On my voyage home I thought about something that Sarah had told me on our way to San Francisco.
It was her contention that the single most transformational moment in the history of the United States was the California Gold Rush of 1849.
The country was not seventy-five years old at the time. California was not yet a state. The south had yet to secede from the Union. The civil war was still ten years in the future. A national railway linking the Atlantic and the Pacific was still a pipe dream. Twenty years on from the discovery of gold out west and the country looked altogether different. By 1848 the great exodus of families to the west coast, be it Oregon or the California territory, had not happened. The west was still a lawless frontier marked by hardship and misery. Most of those that had attempted to commercialize the land west of the Mississippi – such as George Stanhope, Ian McIntosh, and John Astor – became prime examples of business folly. A few unlucky souls, such as Richard Stanhope, became entangled and did their best to make a life from the few resources that could be obtained. Thomas Jefferson’s vision of a second prosperous democracy as a trading partner for the United States was far from being realized.
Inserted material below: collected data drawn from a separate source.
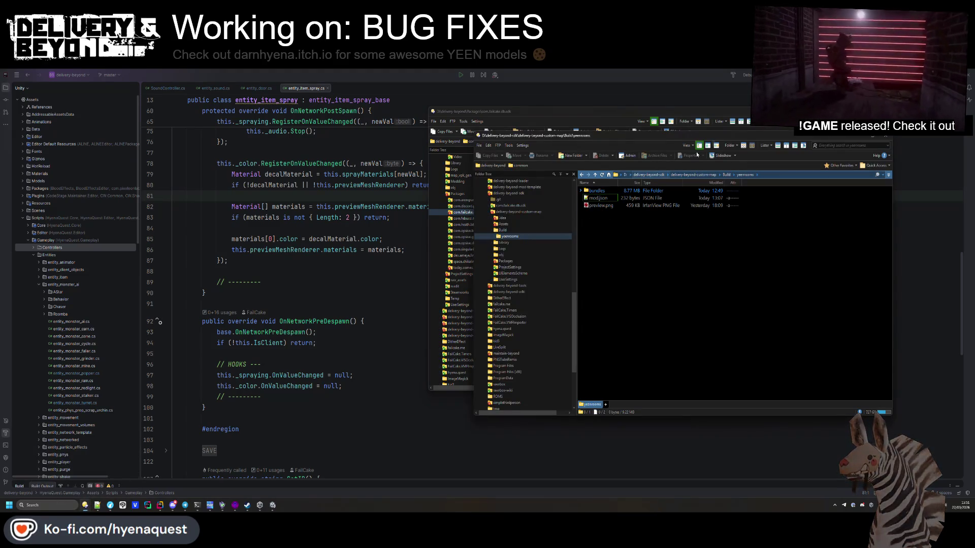
pyautogui.moveTo(714, 133); pyautogui.dragTo(308, 154)
pyautogui.click(277, 199)
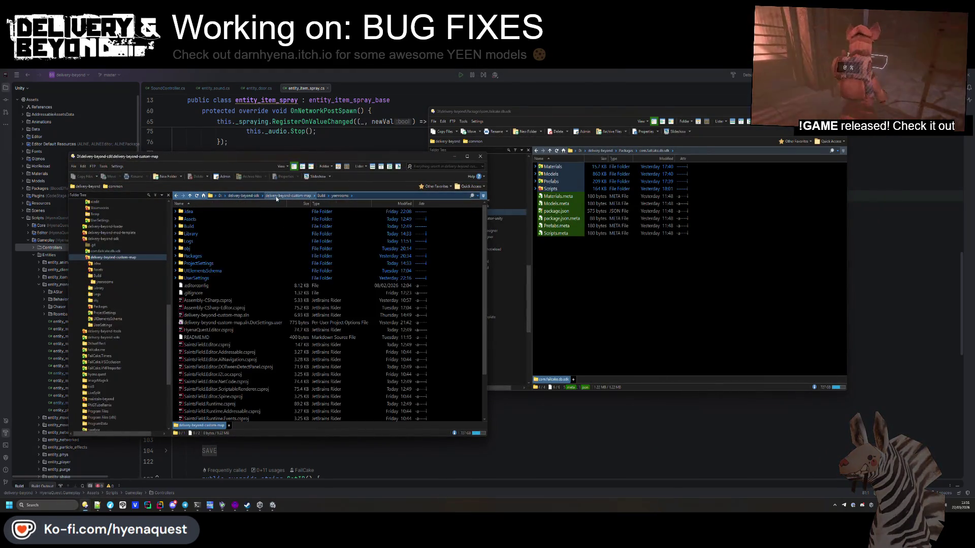
pyautogui.press('BackSpace')
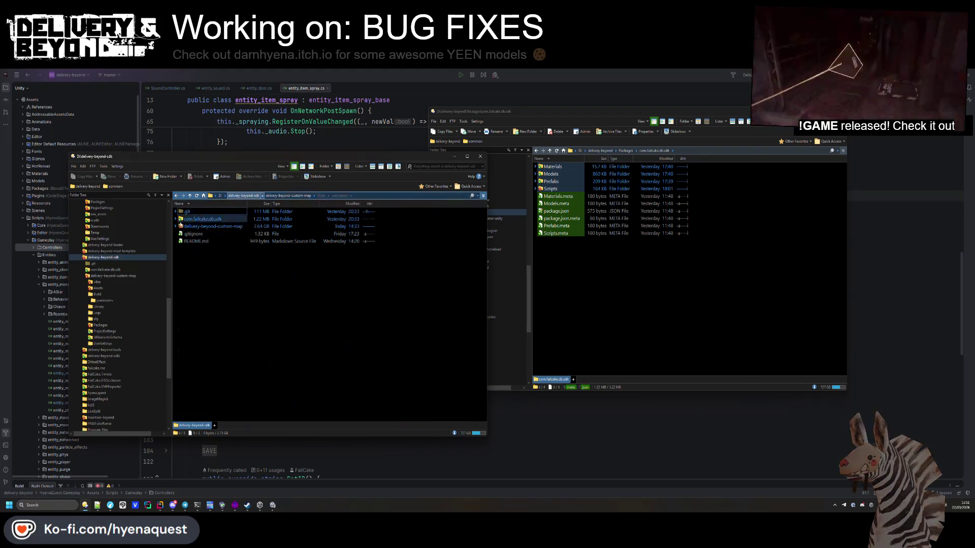
pyautogui.doubleClick(181, 222)
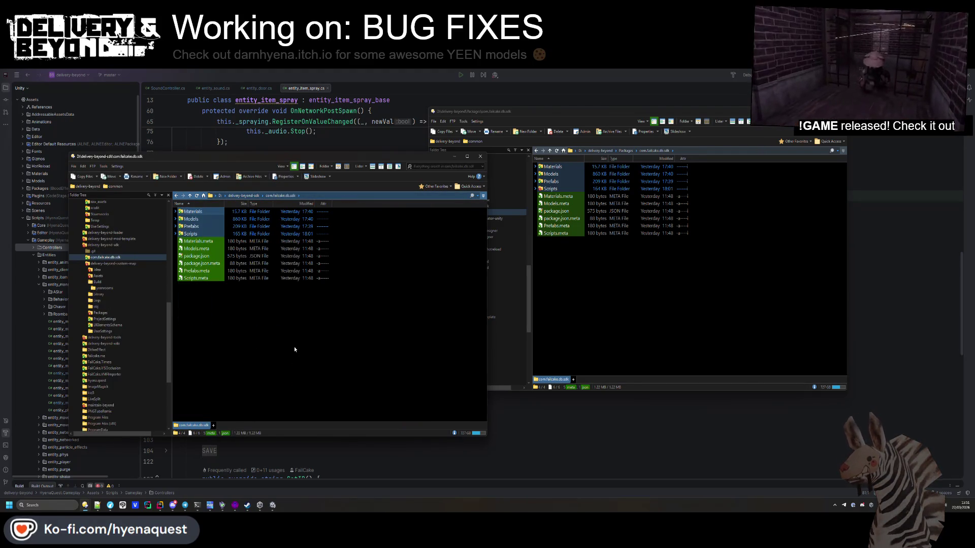
pyautogui.press('ctrl+x')
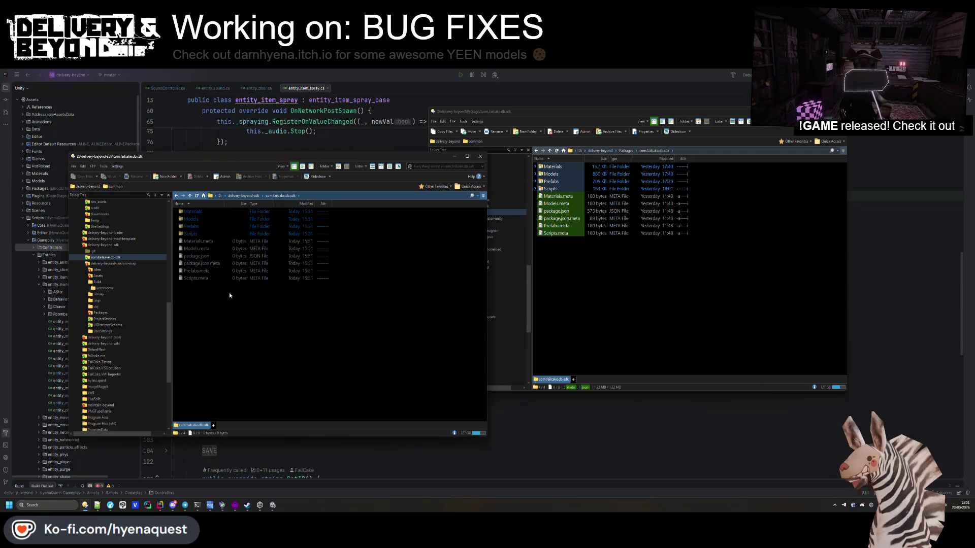
pyautogui.rightClick(246, 312)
Consider the state of the country in the days before the Gold Rush: the key issue of the day was the Mexican-American War. The president at the time, James Polk, was keen for the United States to control the western territories and effectively beat back the Mexican army to the area south of the Rio Grande. Of course in true American fashion, Polk used cold hard cash to expedite the process, as $15 million to the Mexican government in exchange for cession ultimately did the trick.
For a few years hostilities seemed to be over until the west struck gold and territorial concerns and economic models clashed: the agrarian southern economy (that relied on indentured labor) and the corporate-unionist north now each tried to force their economic models onto the now burgeoning and mining-obsessed west coast. This was the source of tension that eventually led to the Confederacy and lunacy of the Civil War in 1861.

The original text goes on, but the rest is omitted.